> _YOUR GOAL_
All lines after the one containing "516 70 1360", together with that line itself, should be written out exactly, down to the last line of the entries below.

> _THE INPUT_

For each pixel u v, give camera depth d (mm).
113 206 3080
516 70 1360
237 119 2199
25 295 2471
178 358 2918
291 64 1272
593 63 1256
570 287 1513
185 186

> _SOLUTION TO THIS EXERCISE_
516 70 1360
237 119 2199
25 295 2471
178 358 2918
291 64 1272
593 63 1256
570 287 1513
185 186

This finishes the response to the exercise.